Exercise requirements:
For the entries below, the expected answer is the line with "left wrist: (211, 543)", the line with "right knee: (484, 553)", and every line between them, exactly as written, and nothing more.

Images with pose keypoints:
[Start of Attachment]
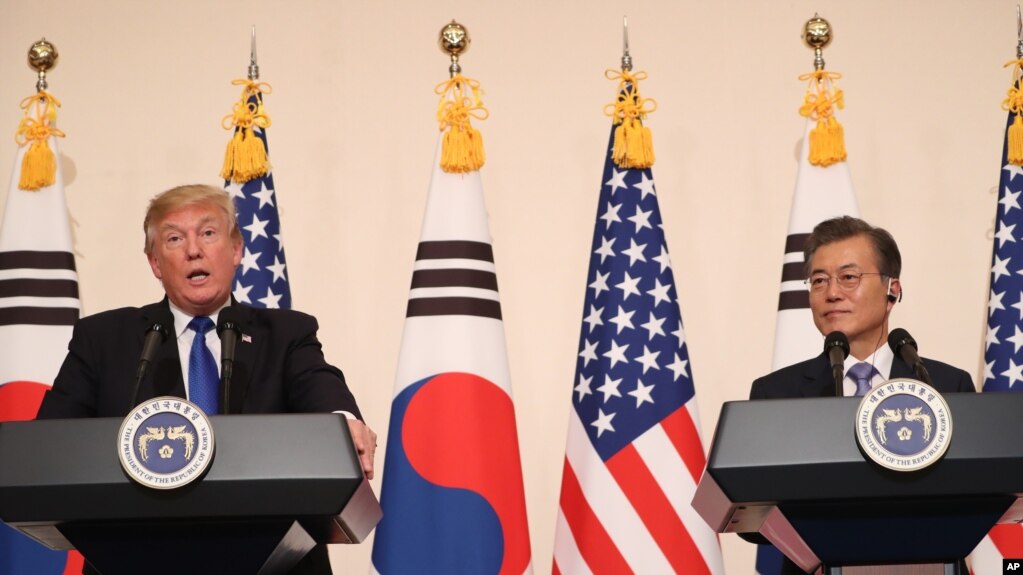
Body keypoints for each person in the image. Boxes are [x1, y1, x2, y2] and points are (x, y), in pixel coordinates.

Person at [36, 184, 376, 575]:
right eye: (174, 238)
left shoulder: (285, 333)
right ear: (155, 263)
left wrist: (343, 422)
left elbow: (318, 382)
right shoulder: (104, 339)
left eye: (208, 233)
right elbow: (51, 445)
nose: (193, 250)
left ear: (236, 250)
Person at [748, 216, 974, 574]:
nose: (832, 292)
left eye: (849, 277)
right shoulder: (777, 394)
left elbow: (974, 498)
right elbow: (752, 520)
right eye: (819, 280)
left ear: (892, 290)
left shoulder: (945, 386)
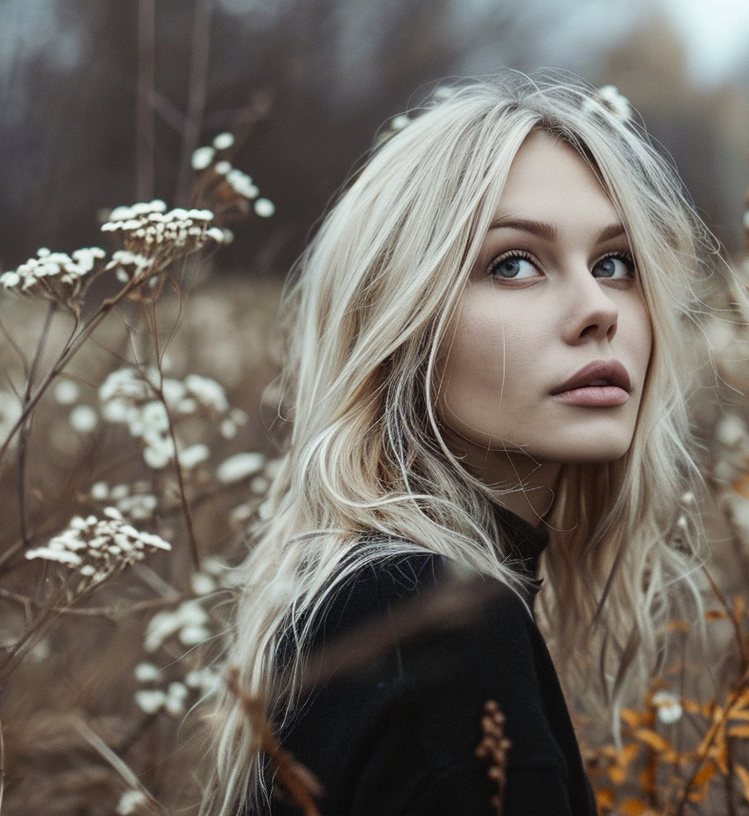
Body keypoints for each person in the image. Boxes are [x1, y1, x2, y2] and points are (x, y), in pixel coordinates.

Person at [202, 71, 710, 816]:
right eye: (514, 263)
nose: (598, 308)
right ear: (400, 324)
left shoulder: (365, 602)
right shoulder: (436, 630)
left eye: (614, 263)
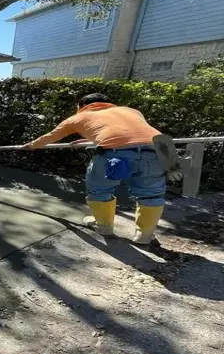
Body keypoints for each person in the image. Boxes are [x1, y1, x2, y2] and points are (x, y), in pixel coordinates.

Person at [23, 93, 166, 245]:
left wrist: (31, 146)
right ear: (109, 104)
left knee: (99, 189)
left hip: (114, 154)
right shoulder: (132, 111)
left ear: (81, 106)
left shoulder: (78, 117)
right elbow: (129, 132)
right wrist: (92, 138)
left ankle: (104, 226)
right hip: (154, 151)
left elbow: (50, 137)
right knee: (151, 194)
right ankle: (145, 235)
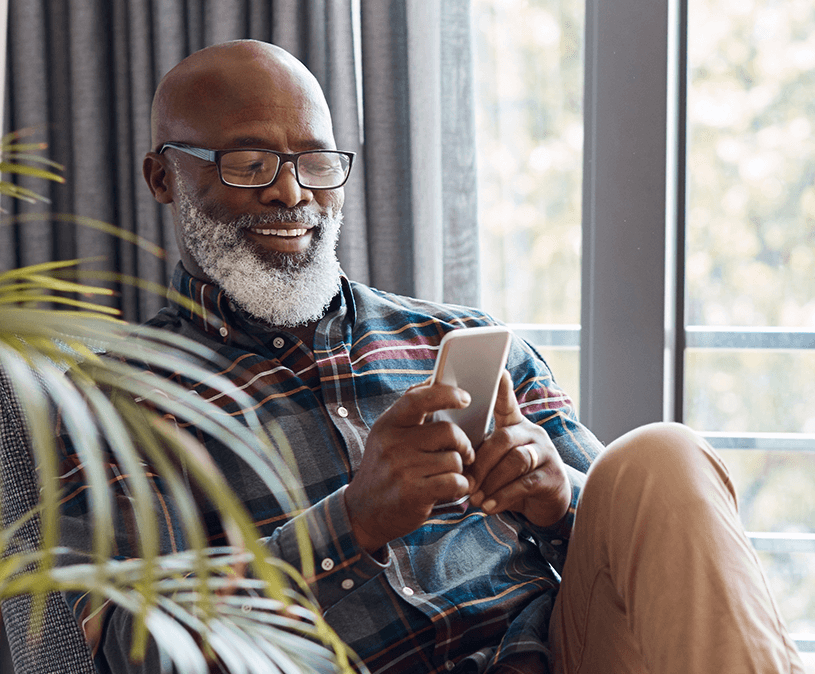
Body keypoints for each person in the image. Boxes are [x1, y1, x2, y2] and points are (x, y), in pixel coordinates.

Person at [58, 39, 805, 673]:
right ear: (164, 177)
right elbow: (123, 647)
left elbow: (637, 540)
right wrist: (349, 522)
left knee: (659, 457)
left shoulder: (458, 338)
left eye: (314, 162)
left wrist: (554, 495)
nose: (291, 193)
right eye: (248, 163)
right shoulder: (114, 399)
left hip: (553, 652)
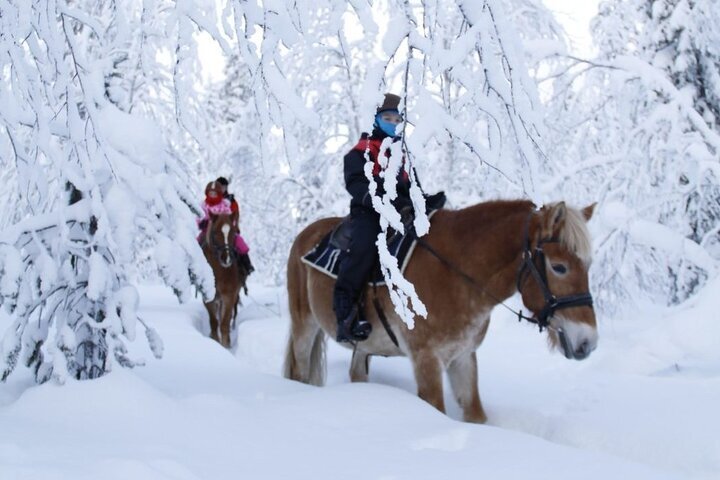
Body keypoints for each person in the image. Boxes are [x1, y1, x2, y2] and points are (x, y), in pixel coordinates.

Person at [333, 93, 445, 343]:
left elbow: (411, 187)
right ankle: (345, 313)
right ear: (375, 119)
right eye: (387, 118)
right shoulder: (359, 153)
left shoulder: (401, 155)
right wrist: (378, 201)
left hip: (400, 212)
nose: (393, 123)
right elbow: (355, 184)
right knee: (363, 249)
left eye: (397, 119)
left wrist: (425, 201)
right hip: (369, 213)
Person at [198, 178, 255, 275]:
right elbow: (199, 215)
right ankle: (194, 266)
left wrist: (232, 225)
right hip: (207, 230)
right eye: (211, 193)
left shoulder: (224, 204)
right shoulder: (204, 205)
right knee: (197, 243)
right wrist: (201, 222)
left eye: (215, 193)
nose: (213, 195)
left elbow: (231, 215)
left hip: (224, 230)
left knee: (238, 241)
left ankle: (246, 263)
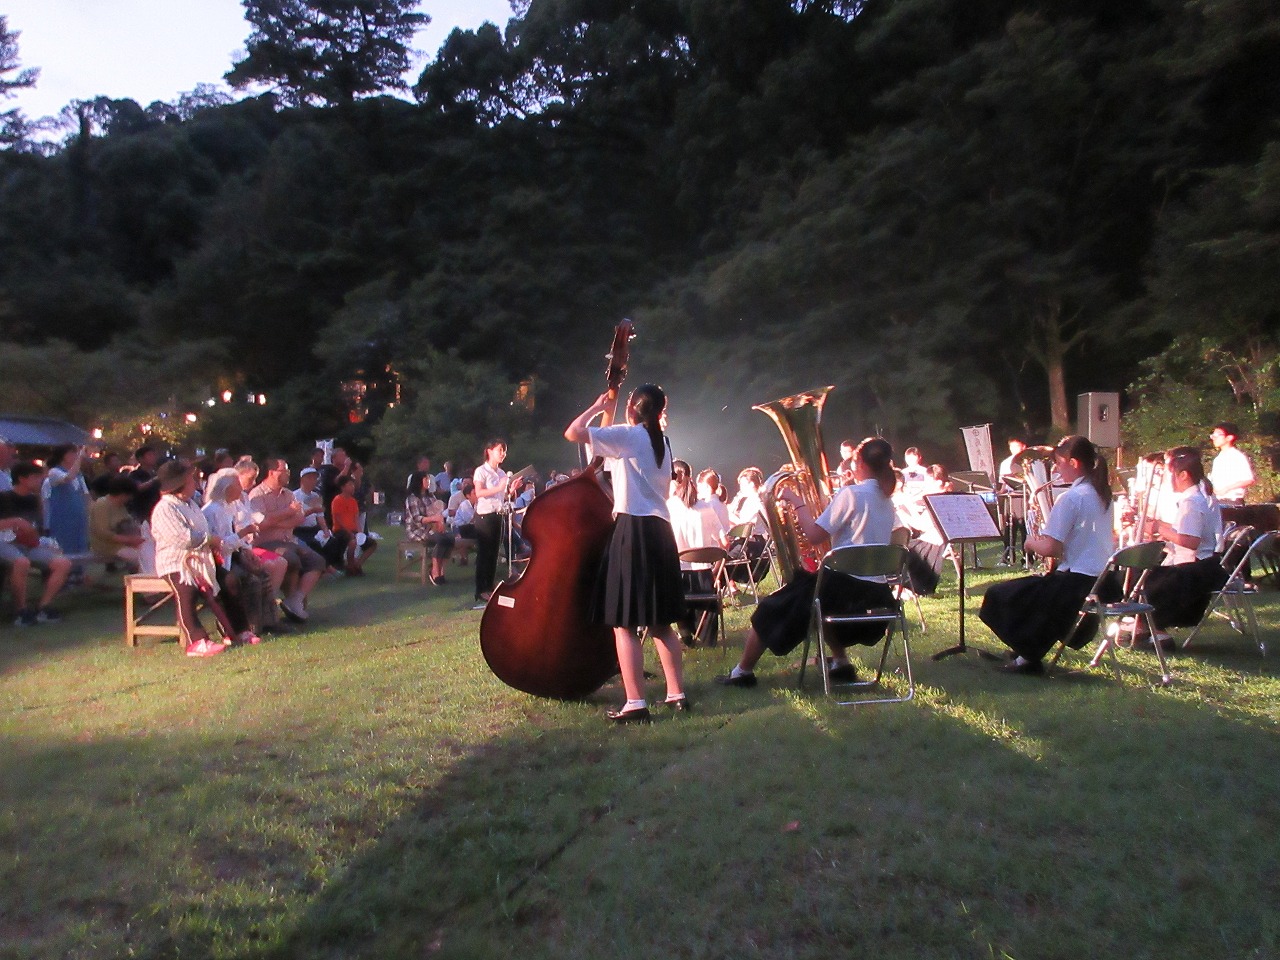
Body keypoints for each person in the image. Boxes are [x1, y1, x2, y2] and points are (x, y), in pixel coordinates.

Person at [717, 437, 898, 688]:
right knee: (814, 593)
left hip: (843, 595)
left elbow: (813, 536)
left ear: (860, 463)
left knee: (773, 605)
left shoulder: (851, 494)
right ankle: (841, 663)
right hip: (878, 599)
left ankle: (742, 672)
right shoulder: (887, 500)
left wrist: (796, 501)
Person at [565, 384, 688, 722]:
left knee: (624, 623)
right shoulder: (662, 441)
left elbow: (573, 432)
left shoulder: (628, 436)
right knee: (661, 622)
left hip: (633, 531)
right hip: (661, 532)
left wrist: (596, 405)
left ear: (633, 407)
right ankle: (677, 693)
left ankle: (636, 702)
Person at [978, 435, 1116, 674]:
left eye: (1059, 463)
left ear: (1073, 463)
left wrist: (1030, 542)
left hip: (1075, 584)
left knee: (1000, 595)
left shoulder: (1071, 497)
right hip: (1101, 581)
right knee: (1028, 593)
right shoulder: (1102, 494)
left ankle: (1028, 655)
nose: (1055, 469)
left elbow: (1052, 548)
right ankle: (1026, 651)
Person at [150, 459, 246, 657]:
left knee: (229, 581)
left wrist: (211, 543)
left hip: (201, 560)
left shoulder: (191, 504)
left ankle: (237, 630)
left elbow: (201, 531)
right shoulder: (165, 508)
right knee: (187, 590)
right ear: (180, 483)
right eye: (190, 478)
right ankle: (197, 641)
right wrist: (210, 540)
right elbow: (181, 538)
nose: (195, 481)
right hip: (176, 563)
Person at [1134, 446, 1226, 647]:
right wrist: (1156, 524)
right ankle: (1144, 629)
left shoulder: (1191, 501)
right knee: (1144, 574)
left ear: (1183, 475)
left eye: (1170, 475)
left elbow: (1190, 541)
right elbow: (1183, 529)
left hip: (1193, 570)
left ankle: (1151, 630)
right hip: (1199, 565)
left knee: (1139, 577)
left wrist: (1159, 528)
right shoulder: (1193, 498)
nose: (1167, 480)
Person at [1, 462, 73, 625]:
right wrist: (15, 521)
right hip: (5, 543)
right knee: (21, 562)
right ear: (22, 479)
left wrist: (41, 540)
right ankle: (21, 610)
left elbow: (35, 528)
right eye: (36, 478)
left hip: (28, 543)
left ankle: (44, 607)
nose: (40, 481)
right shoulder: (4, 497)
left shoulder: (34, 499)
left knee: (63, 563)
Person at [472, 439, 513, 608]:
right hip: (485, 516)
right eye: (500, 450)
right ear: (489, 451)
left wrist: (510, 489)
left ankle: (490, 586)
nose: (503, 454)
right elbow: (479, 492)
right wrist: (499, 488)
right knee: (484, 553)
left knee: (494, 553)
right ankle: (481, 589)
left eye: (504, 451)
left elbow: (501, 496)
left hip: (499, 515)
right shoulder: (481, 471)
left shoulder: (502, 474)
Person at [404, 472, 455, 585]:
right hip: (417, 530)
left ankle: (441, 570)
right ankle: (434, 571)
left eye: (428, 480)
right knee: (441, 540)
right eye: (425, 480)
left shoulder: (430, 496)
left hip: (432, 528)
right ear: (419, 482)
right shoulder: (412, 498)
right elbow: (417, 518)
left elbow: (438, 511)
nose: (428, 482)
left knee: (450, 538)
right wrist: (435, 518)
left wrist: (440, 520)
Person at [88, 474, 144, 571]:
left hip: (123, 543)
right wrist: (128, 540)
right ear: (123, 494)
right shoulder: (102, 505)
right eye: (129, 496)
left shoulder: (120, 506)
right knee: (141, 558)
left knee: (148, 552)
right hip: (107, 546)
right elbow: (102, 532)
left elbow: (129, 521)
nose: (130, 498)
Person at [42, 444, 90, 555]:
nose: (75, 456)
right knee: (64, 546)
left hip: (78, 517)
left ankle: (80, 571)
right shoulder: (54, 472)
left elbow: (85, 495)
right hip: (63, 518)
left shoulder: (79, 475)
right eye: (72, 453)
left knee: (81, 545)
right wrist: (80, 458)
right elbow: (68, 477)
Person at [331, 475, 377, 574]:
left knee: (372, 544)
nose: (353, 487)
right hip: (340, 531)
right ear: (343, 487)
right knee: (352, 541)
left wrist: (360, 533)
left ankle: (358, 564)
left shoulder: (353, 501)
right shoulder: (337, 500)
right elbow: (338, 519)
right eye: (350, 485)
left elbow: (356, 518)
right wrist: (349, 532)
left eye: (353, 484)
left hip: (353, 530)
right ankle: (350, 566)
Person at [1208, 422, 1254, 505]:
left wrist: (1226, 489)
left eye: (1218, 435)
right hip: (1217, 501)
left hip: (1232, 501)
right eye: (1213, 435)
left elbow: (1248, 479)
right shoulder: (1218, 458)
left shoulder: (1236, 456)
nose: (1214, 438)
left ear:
[End of Attachment]
Problem solution:
left wrist: (211, 543)
left hip: (201, 560)
left shoulder: (191, 504)
left ankle: (237, 630)
left elbow: (201, 531)
right shoulder: (165, 508)
right knee: (187, 590)
right ear: (180, 483)
right eye: (190, 478)
right ankle: (197, 641)
right wrist: (210, 540)
right elbow: (181, 538)
nose: (195, 481)
right hip: (176, 563)
Person at [1134, 446, 1226, 647]:
right wrist: (1156, 524)
right ankle: (1144, 629)
left shoulder: (1191, 501)
right knee: (1144, 574)
left ear: (1183, 475)
left eye: (1170, 475)
left elbow: (1190, 541)
right elbow: (1183, 529)
left hip: (1193, 570)
left ankle: (1151, 630)
right hip: (1199, 565)
left knee: (1139, 577)
left wrist: (1159, 528)
right shoulder: (1193, 498)
nose: (1167, 480)
Person at [1, 462, 73, 625]:
right wrist: (15, 521)
right hip: (5, 543)
right knee: (21, 562)
right ear: (22, 479)
left wrist: (41, 540)
right ankle: (21, 610)
left elbow: (35, 528)
right eye: (36, 478)
left hip: (28, 543)
left ankle: (44, 607)
nose: (40, 481)
right shoulder: (4, 497)
left shoulder: (34, 499)
left knee: (63, 563)
Person at [472, 439, 513, 608]:
right hip: (485, 516)
right eye: (500, 450)
right ear: (489, 451)
left wrist: (510, 489)
left ankle: (490, 586)
nose: (503, 454)
right elbow: (479, 492)
right wrist: (499, 488)
right knee: (484, 553)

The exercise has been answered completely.